In this continuously tightening environment actually free data feels very refreshing. The topic is not debated, as far as I see, probably because it is easier and safer for everyone just to comply no matter how insane the demands are.
Open data comes in many forms and shapes. One problem is that licenses are often applied in inconsistent and nonsensical manner, and on the other hand users are not very aware about their freedoms and responsibilities. Data on Creative Commons licenses is often accompanied with No-Derivations or Non-Commercial clauses, obviously without clear understanding of what are consequences of these clauses. Almost everything is a derivation. Is it really a problem if someone earns money with something that is connected to the data? Why? And why don't you already make money with that data if it has such financial potential? As far as I see, the real problem is not misuse of data, but the epidemic lack of use.

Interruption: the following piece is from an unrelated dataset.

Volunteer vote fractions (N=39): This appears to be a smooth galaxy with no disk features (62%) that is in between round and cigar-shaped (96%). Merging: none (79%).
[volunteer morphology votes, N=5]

It is not always understood that CC-BY already contains some dangers as well. Licenses are legally binding, and the **BY** clause indicates that we are **legally demanded** to cite our sources. For us as scientists, this should not be a matter of law at all. It is integral for our scientific work that we cite the sources we use, making all we can that our work can be examined, learned upon, replicated, verified and reproduced (these are all different things, I believe). We have to cite the sources because it is the only right thing to do. But as scientific work practices with research data evolve, we will have more and more datasets which are derived from another. This means that the derived works will come with potentially endless list of authors, and we are legally bound to cite all of them. I can well imagine situations where this becomes impossible and error prone, and is in some sense non-sensical as well.
I want to envision a world where we can use the data that doesn't bind us legally to anything, but where these are questions of heart and ethics more than law. We should just be able to use this data easily to solve pressing linguistic questions, citation issues being resolved rather automatically on the background.

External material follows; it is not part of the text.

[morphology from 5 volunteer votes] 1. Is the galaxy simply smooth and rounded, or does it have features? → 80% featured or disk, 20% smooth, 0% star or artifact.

This public domain Komi-Zyrian corpus relates closely to Komi-Zyrian gold corpus, which is a selection of open Komi-Zyrian materials with further annotations. As far as I see, it is necessary that semi-manually annotated data is free, because we cannot justify in longer run spending time manually annotating data that cannot be shared and made accessible. I also firmly believe that making data accessible will in some point merge with the concept of using data, as the mechanism how we access our own data has to be same as how the others would use it as well.
## Metadata
**This section is unfinished!**
With the metadata I have tried to use as many public means of linked data as possible. This means that information such as writer's birth time and birth place are not encoded into database as such, but it is fetched from Komi Wikipedia or Komi Nebögain metadata. As far as I see this is the only sensible solution, since this is kind of public information which we should store only one place. The location data will be tied into OpenStreetMap in different ways. This has also the added benefit that the changes in Wikipedia and OpenStreetMap are entirely public and can be easily associated to us, which adds a new layer of transparency into our work.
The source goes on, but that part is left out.